What is required: Return only that part of the material below which starts with the line containing "25%-75% of tumor" and goes on through the line containing "micrograph of neoplastic", restated exactly.

Extracted data:
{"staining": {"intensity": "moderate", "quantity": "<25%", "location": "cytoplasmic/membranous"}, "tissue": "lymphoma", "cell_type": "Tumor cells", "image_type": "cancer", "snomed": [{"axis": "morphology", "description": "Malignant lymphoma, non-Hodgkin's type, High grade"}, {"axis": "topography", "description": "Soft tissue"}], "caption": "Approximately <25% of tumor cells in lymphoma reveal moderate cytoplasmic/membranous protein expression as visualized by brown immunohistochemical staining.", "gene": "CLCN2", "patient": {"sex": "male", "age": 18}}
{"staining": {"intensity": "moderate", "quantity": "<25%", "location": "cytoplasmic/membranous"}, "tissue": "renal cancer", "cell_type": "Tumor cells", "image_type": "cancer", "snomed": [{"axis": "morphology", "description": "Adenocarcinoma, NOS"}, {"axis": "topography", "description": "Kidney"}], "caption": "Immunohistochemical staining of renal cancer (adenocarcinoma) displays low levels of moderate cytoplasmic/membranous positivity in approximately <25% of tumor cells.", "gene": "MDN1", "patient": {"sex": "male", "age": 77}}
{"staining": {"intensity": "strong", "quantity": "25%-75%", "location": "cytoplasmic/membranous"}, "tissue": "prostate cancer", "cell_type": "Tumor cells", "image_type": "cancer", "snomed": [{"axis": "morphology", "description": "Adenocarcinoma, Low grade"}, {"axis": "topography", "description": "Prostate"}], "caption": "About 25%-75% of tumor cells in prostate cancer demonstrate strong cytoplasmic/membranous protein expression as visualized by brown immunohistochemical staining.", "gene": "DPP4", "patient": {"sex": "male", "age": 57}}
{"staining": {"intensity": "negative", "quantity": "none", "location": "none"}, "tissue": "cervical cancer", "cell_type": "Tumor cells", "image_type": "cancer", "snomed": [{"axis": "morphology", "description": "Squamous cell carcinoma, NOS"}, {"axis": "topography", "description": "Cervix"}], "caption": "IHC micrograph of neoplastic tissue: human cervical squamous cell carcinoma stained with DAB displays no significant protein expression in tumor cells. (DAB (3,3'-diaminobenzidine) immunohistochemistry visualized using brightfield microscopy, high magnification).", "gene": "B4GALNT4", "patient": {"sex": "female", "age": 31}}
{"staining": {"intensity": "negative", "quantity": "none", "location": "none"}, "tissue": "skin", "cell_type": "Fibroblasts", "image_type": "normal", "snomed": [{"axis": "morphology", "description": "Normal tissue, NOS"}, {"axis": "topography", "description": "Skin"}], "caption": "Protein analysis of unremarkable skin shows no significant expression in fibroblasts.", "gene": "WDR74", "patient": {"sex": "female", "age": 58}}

Your response:
{"staining": {"intensity": "strong", "quantity": "25%-75%", "location": "cytoplasmic/membranous"}, "tissue": "prostate cancer", "cell_type": "Tumor cells", "image_type": "cancer", "snomed": [{"axis": "morphology", "description": "Adenocarcinoma, Low grade"}, {"axis": "topography", "description": "Prostate"}], "caption": "About 25%-75% of tumor cells in prostate cancer demonstrate strong cytoplasmic/membranous protein expression as visualized by brown immunohistochemical staining.", "gene": "DPP4", "patient": {"sex": "male", "age": 57}}
{"staining": {"intensity": "negative", "quantity": "none", "location": "none"}, "tissue": "cervical cancer", "cell_type": "Tumor cells", "image_type": "cancer", "snomed": [{"axis": "morphology", "description": "Squamous cell carcinoma, NOS"}, {"axis": "topography", "description": "Cervix"}], "caption": "IHC micrograph of neoplastic tissue: human cervical squamous cell carcinoma stained with DAB displays no significant protein expression in tumor cells. (DAB (3,3'-diaminobenzidine) immunohistochemistry visualized using brightfield microscopy, high magnification).", "gene": "B4GALNT4", "patient": {"sex": "female", "age": 31}}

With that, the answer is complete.